On Mon, Feb 4, 2019 at 4:10 PM Grant Taylor
<[hidden email]> wrote:
>
> On 02/04/2019 11:55 AM, Rich Freeman wrote:
> > IMO I would separate your container logic from your service manager logic.
>
> I'm not exactly sure what you mean by "container logic" vs "service
> manager logic" and how they differ.  I'm assuming that the former
> creates / destroys the container and that the latter manages
> (re)starting/stopping services where ever they are at.

I'm saying that an init.d script shouldn't try to do anything other
than initialize a service, which should be implemented outside the
init.d script.

So, if you have a shell script that launches a container, then you
should call it from the init.d script.  You shouldn't merge them into
a single init.d script that has 30 lines of container setup logic or
whatever.

>
> I'd like to see a way that I can have standard service init scripts and
> use them where ever I want them, either inside a container or outside on
> the host.

Of course.  That shell script that launches a container could very
well just launch sysvinit which runs openrc which runs another set of
init.d scripts INSIDE the container to initialize it.

> I'm wanting to avoid having an init script that creates the container
> and starts services therein.  I'd rather start the container and then
> start the services therein using the same type of init scripts, just
> called within different contexts.

Yup - though I would think the scripts inside the container would be
fairly different, as they are doing different things.  The scripts
inside the container aren't starting containers, for a start...

> > As a result, I'd suggest considering using sysvinit inside your
> > containers to do the work.
>
> That is a possibility.  But I feel like that's tantamount to saying
> "Gentoo doesn't have an answer for what you're wanting to do, so just
> use Sys V init scripts."  I don't like it.
>
> I like the idea of re-using standard OpenRC / NetifRC scripts inside the
> containers too.  Especially if the services don't conflict anywhere.  To
> me, this re-uses the existing Gentoo methodology in different contexts.

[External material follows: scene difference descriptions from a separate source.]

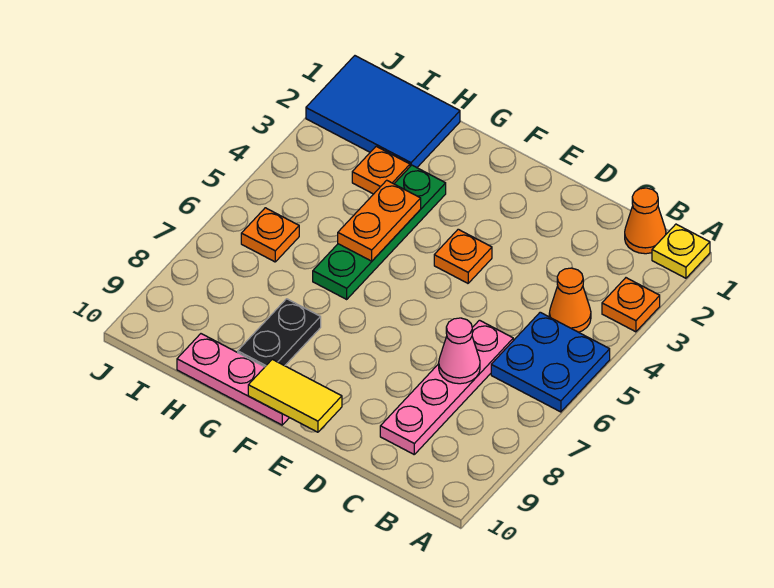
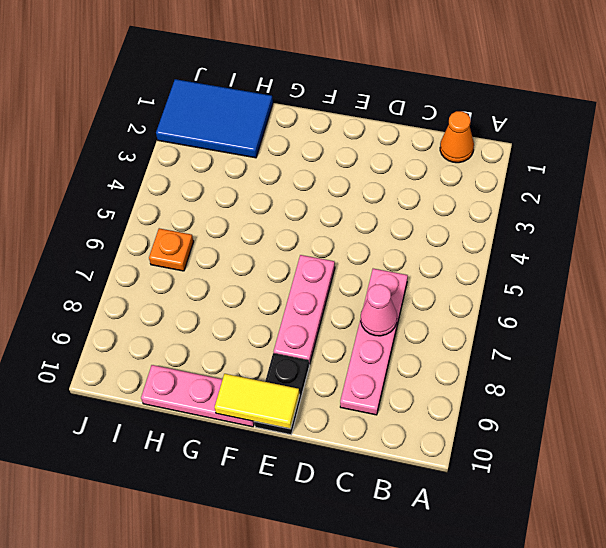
pink 1x3 plate [274,255,335,365] -> none
black 1x2 plate [254,353,309,435] -> black 1x2 plate moved to [238,299,321,367]
none -> yellow 1x1 plate [652,224,710,278]
none -> orange 1x1 plate [602,278,660,332]
none -> blue 2x2 plate [491,312,610,412]

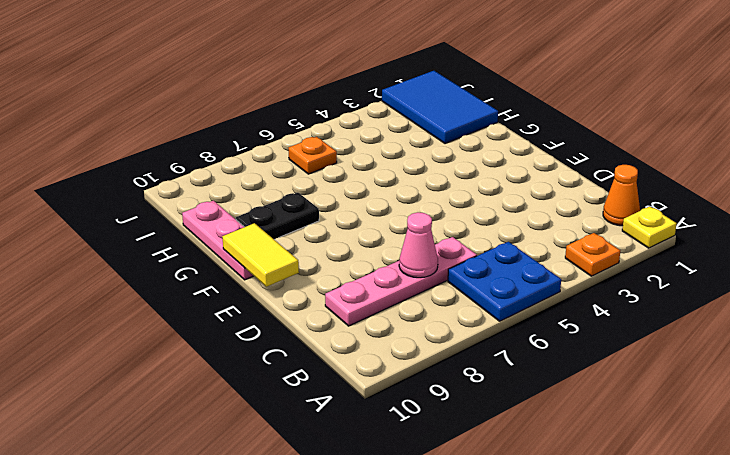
none -> orange 1x1 cone [549,268,591,332]
none -> orange 1x1 plate [434,229,492,283]
none -> green 1x4 plate [313,165,446,299]

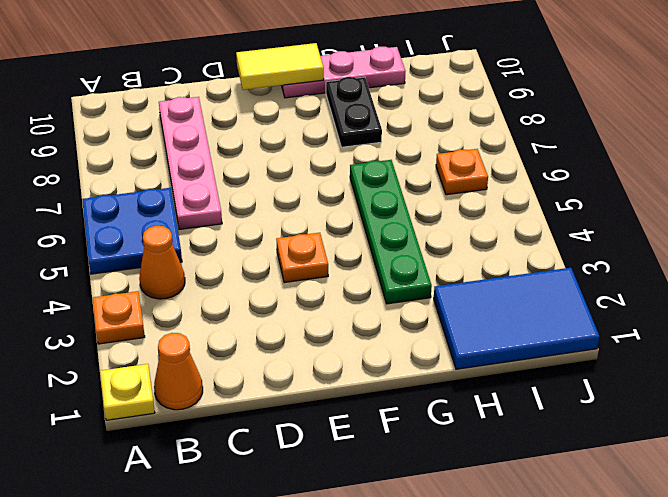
none -> orange 1x1 plate [352,146,410,194]
none -> pink 1x1 cone [439,318,480,384]
none -> orange 1x2 plate [338,180,421,261]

OpenRC/Netifrc are run by sysvinit in Gentoo, as I mention later on.
These two are not mutually exclusive.

> The more that I think about it, largely in response to emails in this
> thread, I believe that I want the same overall thing to create the
> network between the default / main / unnamed NetNS and the container, as
> well as likely re-using the OpenRC / NetifRC scripts to configure things
> inside the container.

Not sure how much of it would be re-use.  The scripts inside/outside
the container would likely have different roles.

> I think, and would be curious to have someone confirm or refute, that I
> could add configuration information to /etc/conf.d/net for the xyz123
> interface inside the container and use an /etc/init.d/net.xyz123 init
> script sym-linked to /etc/init.d/net.lo script.
>
> My host would not have net.xyz123 in any runlevel.  Certainly not boot
> or default.

Honestly, I wouldn't go sticking container init.d scripts inside the
host init.d.  I mean, I guess you could, but again, separation of
concerns and all that.  You're going to have to use a separate
/etc/runlevels, so why not just a whole separate /etc?